__EXERCISE REQUIREMENTS__: Show only those lines of the entries where the string "زندانیان" is found.
*** Begin section ***
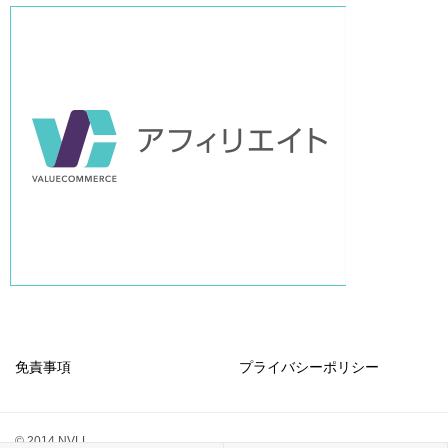
免責事項
プライバシーポリシー
© 2014 NVLL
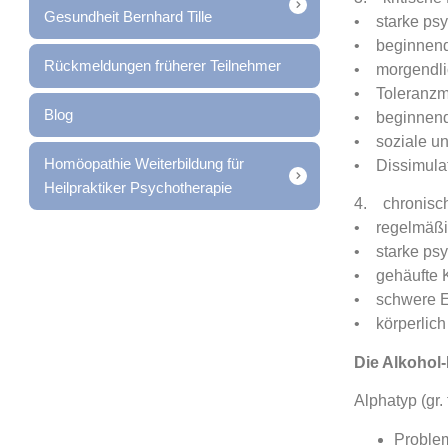
Gesundheit Bernhard Tille
• starke psy
• beginnend
Rückmeldungen früherer Teilnehmer
• morgendli
• Toleranzmi
Blog
• beginnen
• soziale un
Homöopathie Weiterbildung für
• Dissimulat
Heilpraktiker Psychotherapie
4. chronisc
• regelmäßi
• starke psy
• gehäufte K
• schwere E
• körperlich
Die Alkohol
Alphatyp (gr.
Problem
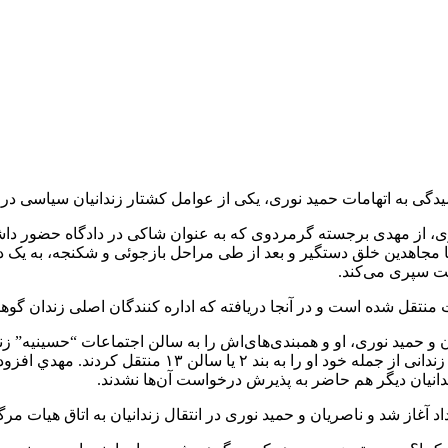
وری، از مهدی برجسته گرمردوی که به عنوان شاکی در دادگاه حضور د
 بود در مهرماه ١۳۶۰ در تهران در رابطه با مجاهدین خلق دستگیر و بعد از طی مراحل بازجوئ
شت سپری می‌کند.
 و حمید نوری، او و همبندی‌های‌اش را به سالن اجتماعات “حسینیه” زن
بند جهاد کار کنند. اما بعد از اینکه با مخالفت زندانیان رو
زندانیان دیگر هم حاضر به پذیرش درخواست آن‌ها نشدند.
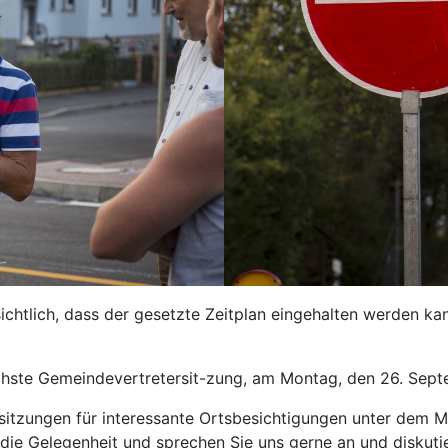
sichtlich, dass der gesetzte Zeitplan eingehalten werden 
ächste Gemeindevertretersit-zung, am Montag, den 26. Sept
ssitzungen für interessante Ortsbesichtigungen unter dem M
die Gelegenheit und sprechen Sie uns gerne an und diskutie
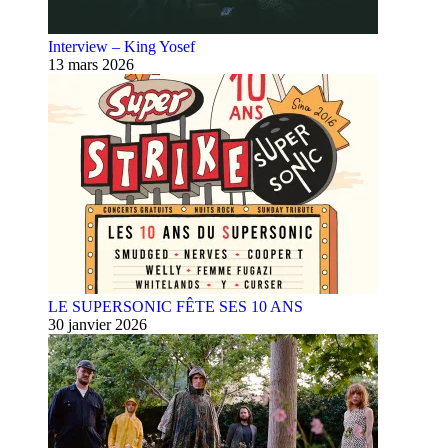
Interview – King Yosef
13 mars 2026
LE SUPERSONIC FÊTE SES 10 ANS
30 janvier 2026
*** End section ***
__EXPECTED ANSWER__:
بند جهاد کار کنند. اما بعد از اینکه با مخالفت زندانیان رو
زندانیان دیگر هم حاضر به پذیرش درخواست آن‌ها نشدند.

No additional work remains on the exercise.